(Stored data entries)

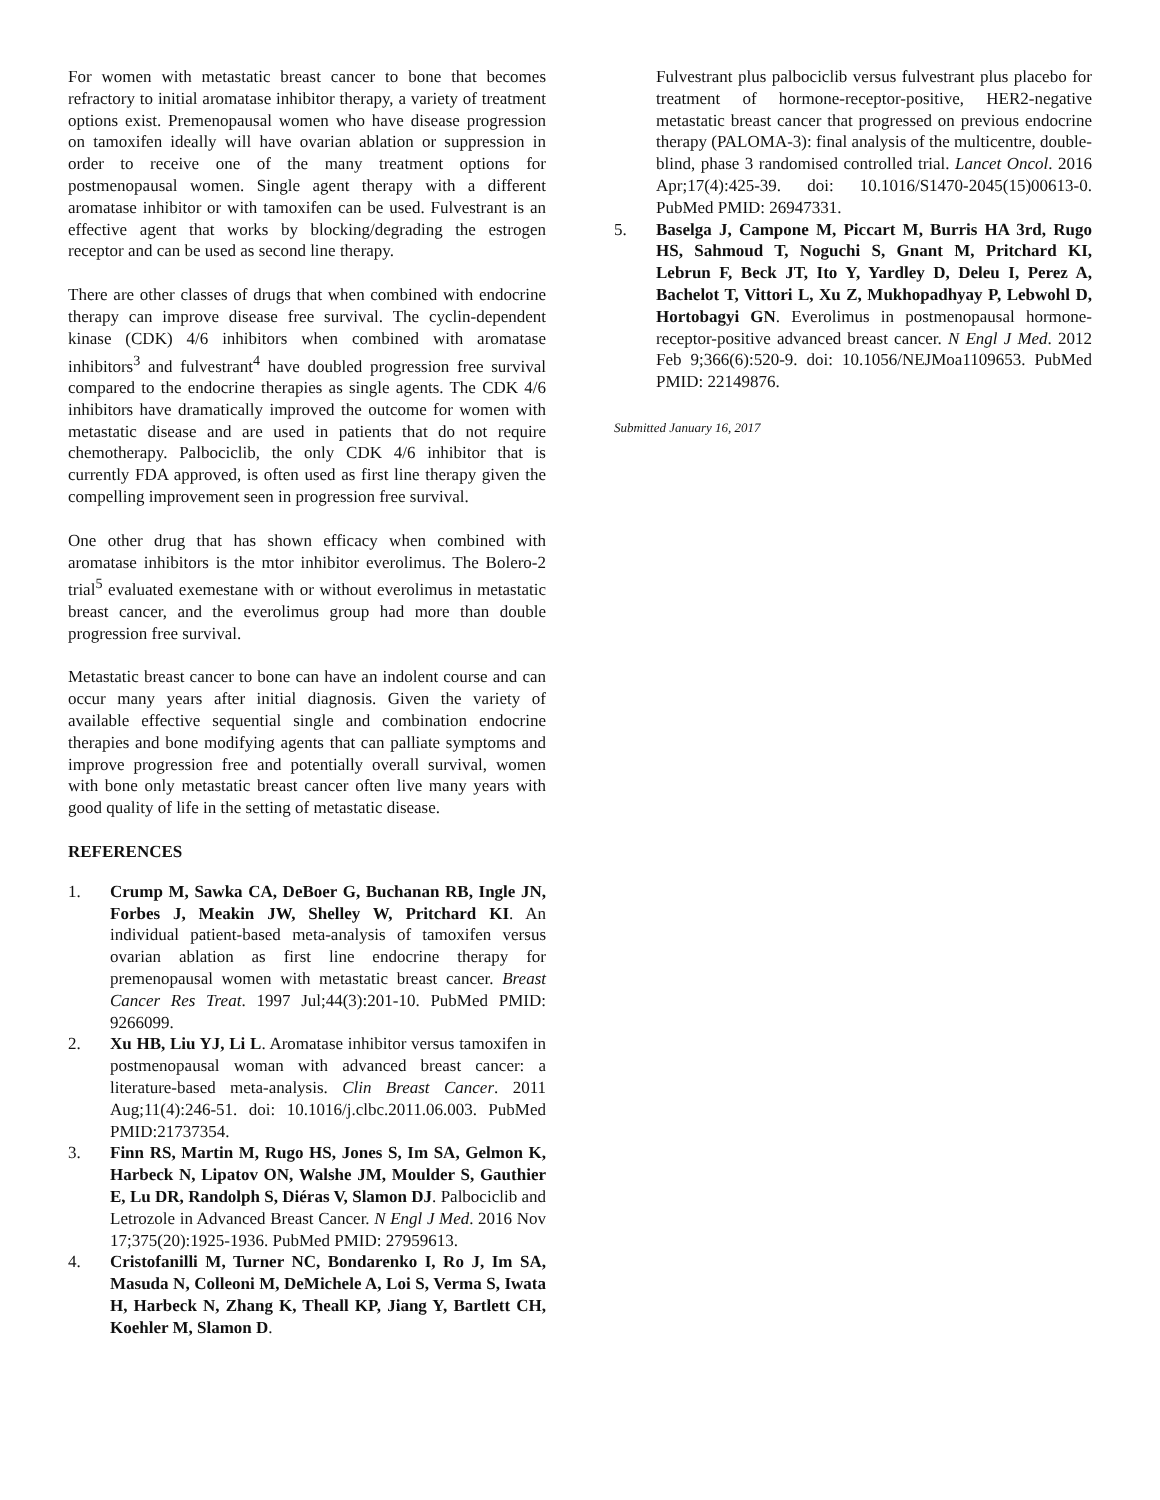For women with metastatic breast cancer to bone that becomes refractory to initial aromatase inhibitor therapy, a variety of treatment options exist. Premenopausal women who have disease progression on tamoxifen ideally will have ovarian ablation or suppression in order to receive one of the many treatment options for postmenopausal women. Single agent therapy with a different aromatase inhibitor or with tamoxifen can be used. Fulvestrant is an effective agent that works by blocking/degrading the estrogen receptor and can be used as second line therapy.
There are other classes of drugs that when combined with endocrine therapy can improve disease free survival. The cyclin-dependent kinase (CDK) 4/6 inhibitors when combined with aromatase inhibitors<sup>3</sup> and fulvestrant<sup>4</sup> have doubled progression free survival compared to the endocrine therapies as single agents. The CDK 4/6 inhibitors have dramatically improved the outcome for women with metastatic disease and are used in patients that do not require chemotherapy. Palbociclib, the only CDK 4/6 inhibitor that is currently FDA approved, is often used as first line therapy given the compelling improvement seen in progression free survival.
One other drug that has shown efficacy when combined with aromatase inhibitors is the mtor inhibitor everolimus. The Bolero-2 trial<sup>5</sup> evaluated exemestane with or without everolimus in metastatic breast cancer, and the everolimus group had more than double progression free survival.
Metastatic breast cancer to bone can have an indolent course and can occur many years after initial diagnosis. Given the variety of available effective sequential single and combination endocrine therapies and bone modifying agents that can palliate symptoms and improve progression free and potentially overall survival, women with bone only metastatic breast cancer often live many years with good quality of life in the setting of metastatic disease.
REFERENCES
1. Crump M, Sawka CA, DeBoer G, Buchanan RB, Ingle JN, Forbes J, Meakin JW, Shelley W, Pritchard KI. An individual patient-based meta-analysis of tamoxifen versus ovarian ablation as first line endocrine therapy for premenopausal women with metastatic breast cancer. Breast Cancer Res Treat. 1997 Jul;44(3):201-10. PubMed PMID: 9266099.
2. Xu HB, Liu YJ, Li L. Aromatase inhibitor versus tamoxifen in postmenopausal woman with advanced breast cancer: a literature-based meta-analysis. Clin Breast Cancer. 2011 Aug;11(4):246-51. doi: 10.1016/j.clbc.2011.06.003. PubMed PMID:21737354.
3. Finn RS, Martin M, Rugo HS, Jones S, Im SA, Gelmon K, Harbeck N, Lipatov ON, Walshe JM, Moulder S, Gauthier E, Lu DR, Randolph S, Diéras V, Slamon DJ. Palbociclib and Letrozole in Advanced Breast Cancer. N Engl J Med. 2016 Nov 17;375(20):1925-1936. PubMed PMID: 27959613.
4. Cristofanilli M, Turner NC, Bondarenko I, Ro J, Im SA, Masuda N, Colleoni M, DeMichele A, Loi S, Verma S, Iwata H, Harbeck N, Zhang K, Theall KP, Jiang Y, Bartlett CH, Koehler M, Slamon D.
Fulvestrant plus palbociclib versus fulvestrant plus placebo for treatment of hormone-receptor-positive, HER2-negative metastatic breast cancer that progressed on previous endocrine therapy (PALOMA-3): final analysis of the multicentre, double-blind, phase 3 randomised controlled trial. Lancet Oncol. 2016 Apr;17(4):425-39. doi: 10.1016/S1470-2045(15)00613-0. PubMed PMID: 26947331.
5. Baselga J, Campone M, Piccart M, Burris HA 3rd, Rugo HS, Sahmoud T, Noguchi S, Gnant M, Pritchard KI, Lebrun F, Beck JT, Ito Y, Yardley D, Deleu I, Perez A, Bachelot T, Vittori L, Xu Z, Mukhopadhyay P, Lebwohl D, Hortobagyi GN. Everolimus in postmenopausal hormone-receptor-positive advanced breast cancer. N Engl J Med. 2012 Feb 9;366(6):520-9. doi: 10.1056/NEJMoa1109653. PubMed PMID: 22149876.
Submitted January 16, 2017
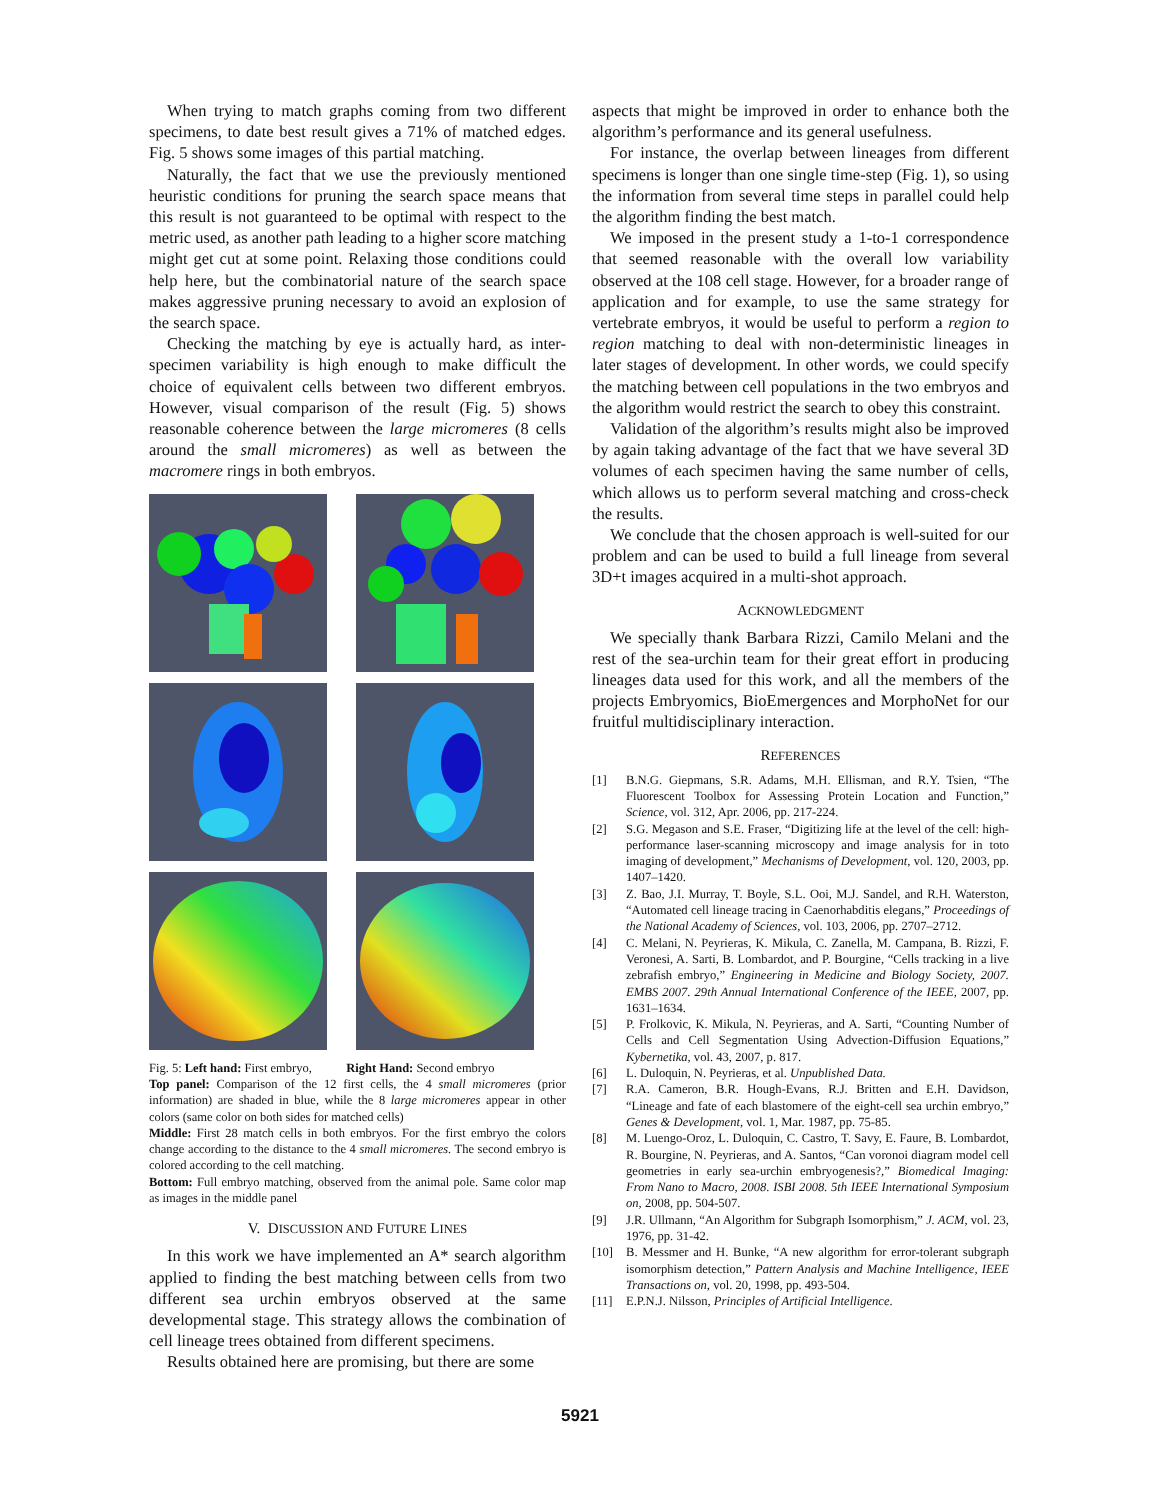When trying to match graphs coming from two different specimens, to date best result gives a 71% of matched edges. Fig. 5 shows some images of this partial matching.
Naturally, the fact that we use the previously mentioned heuristic conditions for pruning the search space means that this result is not guaranteed to be optimal with respect to the metric used, as another path leading to a higher score matching might get cut at some point. Relaxing those conditions could help here, but the combinatorial nature of the search space makes aggressive pruning necessary to avoid an explosion of the search space.
Checking the matching by eye is actually hard, as inter-specimen variability is high enough to make difficult the choice of equivalent cells between two different embryos. However, visual comparison of the result (Fig. 5) shows reasonable coherence between the large micromeres (8 cells around the small micromeres) as well as between the macromere rings in both embryos.
Fig. 5: Left hand: First embryo, Right Hand: Second embryo
Top panel: Comparison of the 12 first cells, the 4 small micromeres (prior information) are shaded in blue, while the 8 large micromeres appear in other colors (same color on both sides for matched cells)
Middle: First 28 match cells in both embryos. For the first embryo the colors change according to the distance to the 4 small micromeres. The second embryo is colored according to the cell matching.
Bottom: Full embryo matching, observed from the animal pole. Same color map as images in the middle panel
V. DISCUSSION AND FUTURE LINES
In this work we have implemented an A* search algorithm applied to finding the best matching between cells from two different sea urchin embryos observed at the same developmental stage. This strategy allows the combination of cell lineage trees obtained from different specimens.
Results obtained here are promising, but there are some
aspects that might be improved in order to enhance both the algorithm’s performance and its general usefulness.
For instance, the overlap between lineages from different specimens is longer than one single time-step (Fig. 1), so using the information from several time steps in parallel could help the algorithm finding the best match.
We imposed in the present study a 1-to-1 correspondence that seemed reasonable with the overall low variability observed at the 108 cell stage. However, for a broader range of application and for example, to use the same strategy for vertebrate embryos, it would be useful to perform a region to region matching to deal with non-deterministic lineages in later stages of development. In other words, we could specify the matching between cell populations in the two embryos and the algorithm would restrict the search to obey this constraint.
Validation of the algorithm’s results might also be improved by again taking advantage of the fact that we have several 3D volumes of each specimen having the same number of cells, which allows us to perform several matching and cross-check the results.
We conclude that the chosen approach is well-suited for our problem and can be used to build a full lineage from several 3D+t images acquired in a multi-shot approach.
ACKNOWLEDGMENT
We specially thank Barbara Rizzi, Camilo Melani and the rest of the sea-urchin team for their great effort in producing lineages data used for this work, and all the members of the projects Embryomics, BioEmergences and MorphoNet for our fruitful multidisciplinary interaction.
REFERENCES
[1] B.N.G. Giepmans, S.R. Adams, M.H. Ellisman, and R.Y. Tsien, “The Fluorescent Toolbox for Assessing Protein Location and Function,” Science, vol. 312, Apr. 2006, pp. 217-224.
[2] S.G. Megason and S.E. Fraser, “Digitizing life at the level of the cell: high-performance laser-scanning microscopy and image analysis for in toto imaging of development,” Mechanisms of Development, vol. 120, 2003, pp. 1407–1420.
[3] Z. Bao, J.I. Murray, T. Boyle, S.L. Ooi, M.J. Sandel, and R.H. Waterston, “Automated cell lineage tracing in Caenorhabditis elegans,” Proceedings of the National Academy of Sciences, vol. 103, 2006, pp. 2707–2712.
[4] C. Melani, N. Peyrieras, K. Mikula, C. Zanella, M. Campana, B. Rizzi, F. Veronesi, A. Sarti, B. Lombardot, and P. Bourgine, “Cells tracking in a live zebrafish embryo,” Engineering in Medicine and Biology Society, 2007. EMBS 2007. 29th Annual International Conference of the IEEE, 2007, pp. 1631–1634.
[5] P. Frolkovic, K. Mikula, N. Peyrieras, and A. Sarti, “Counting Number of Cells and Cell Segmentation Using Advection-Diffusion Equations,” Kybernetika, vol. 43, 2007, p. 817.
[6] L. Duloquin, N. Peyrieras, et al. Unpublished Data.
[7] R.A. Cameron, B.R. Hough-Evans, R.J. Britten and E.H. Davidson, “Lineage and fate of each blastomere of the eight-cell sea urchin embryo,” Genes & Development, vol. 1, Mar. 1987, pp. 75-85.
[8] M. Luengo-Oroz, L. Duloquin, C. Castro, T. Savy, E. Faure, B. Lombardot, R. Bourgine, N. Peyrieras, and A. Santos, “Can voronoi diagram model cell geometries in early sea-urchin embryogenesis?,” Biomedical Imaging: From Nano to Macro, 2008. ISBI 2008. 5th IEEE International Symposium on, 2008, pp. 504-507.
[9] J.R. Ullmann, “An Algorithm for Subgraph Isomorphism,” J. ACM, vol. 23, 1976, pp. 31-42.
[10] B. Messmer and H. Bunke, “A new algorithm for error-tolerant subgraph isomorphism detection,” Pattern Analysis and Machine Intelligence, IEEE Transactions on, vol. 20, 1998, pp. 493-504.
[11] E.P.N.J. Nilsson, Principles of Artificial Intelligence.
5921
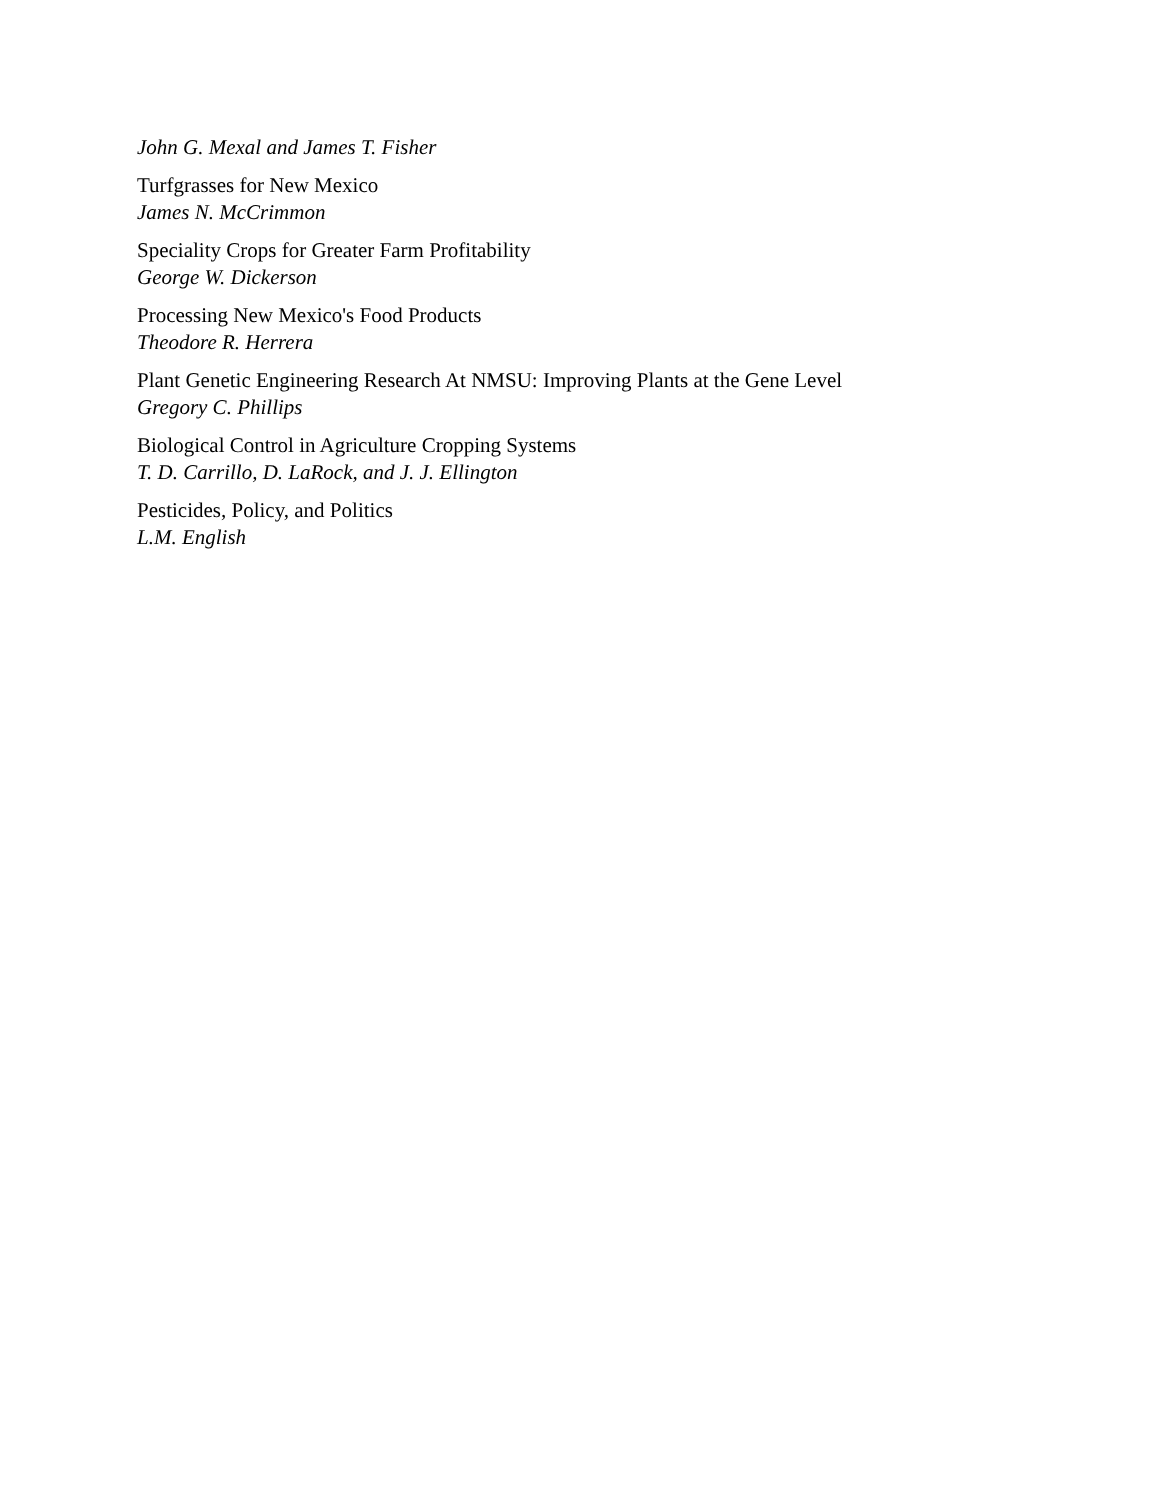John G. Mexal and James T. Fisher
Turfgrasses for New Mexico
James N. McCrimmon
Speciality Crops for Greater Farm Profitability
George W. Dickerson
Processing New Mexico's Food Products
Theodore R. Herrera
Plant Genetic Engineering Research At NMSU: Improving Plants at the Gene Level
Gregory C. Phillips
Biological Control in Agriculture Cropping Systems
T. D. Carrillo, D. LaRock, and J. J. Ellington
Pesticides, Policy, and Politics
L.M. English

**EXERCISE AIM**
Copy out the lines above from the line containing "5. Baselga J, Campone" through the line containing "When trying to", exactly, and keep the pictures out.

**OUTPUT BELOW**
5. Baselga J, Campone M, Piccart M, Burris HA 3rd, Rugo HS, Sahmoud T, Noguchi S, Gnant M, Pritchard KI, Lebrun F, Beck JT, Ito Y, Yardley D, Deleu I, Perez A, Bachelot T, Vittori L, Xu Z, Mukhopadhyay P, Lebwohl D, Hortobagyi GN. Everolimus in postmenopausal hormone-receptor-positive advanced breast cancer. N Engl J Med. 2012 Feb 9;366(6):520-9. doi: 10.1056/NEJMoa1109653. PubMed PMID: 22149876.
Submitted January 16, 2017
When trying to match graphs coming from two different specimens, to date best result gives a 71% of matched edges. Fig. 5 shows some images of this partial matching.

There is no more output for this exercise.